* **PROBLEM**:
I'd like the records transcribed exactly, leaving the images out.

* **SUPPLIED DATA**:
►

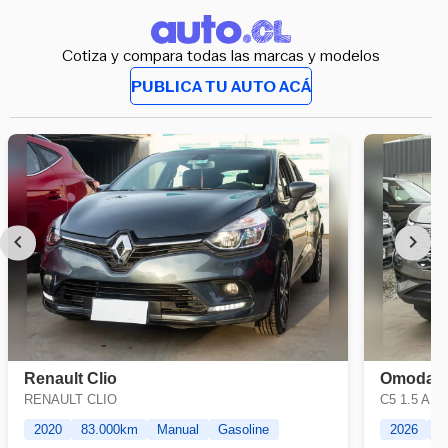
Cotiza y compara todas las marcas y modelos
PUBLICA TU AUTO ACÁ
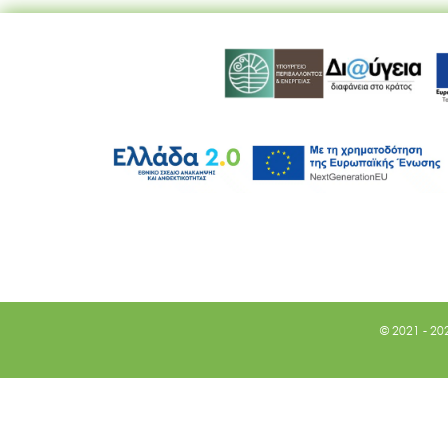
© 2021 - 20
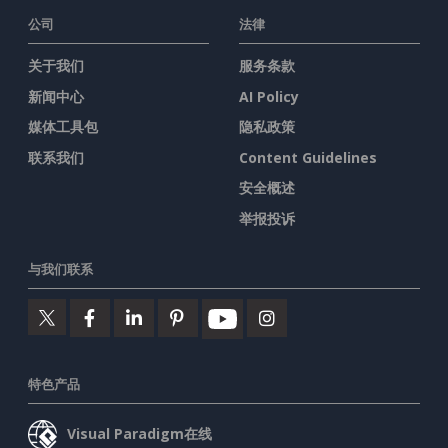
公司
法律
关于我们
服务条款
新闻中心
AI Policy
媒体工具包
隐私政策
联系我们
Content Guidelines
安全概述
举报投诉
与我们联系
特色产品
Visual Paradigm在线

◄

* **ANSWER SECTION**:
Cotiza y compara todas las marcas y modelos
PUBLICA TU AUTO ACÁ
© 2021 - 20
公司
法律
关于我们
服务条款
新闻中心
AI Policy
媒体工具包
隐私政策
联系我们
Content Guidelines
安全概述
举报投诉
与我们联系
特色产品
Visual Paradigm在线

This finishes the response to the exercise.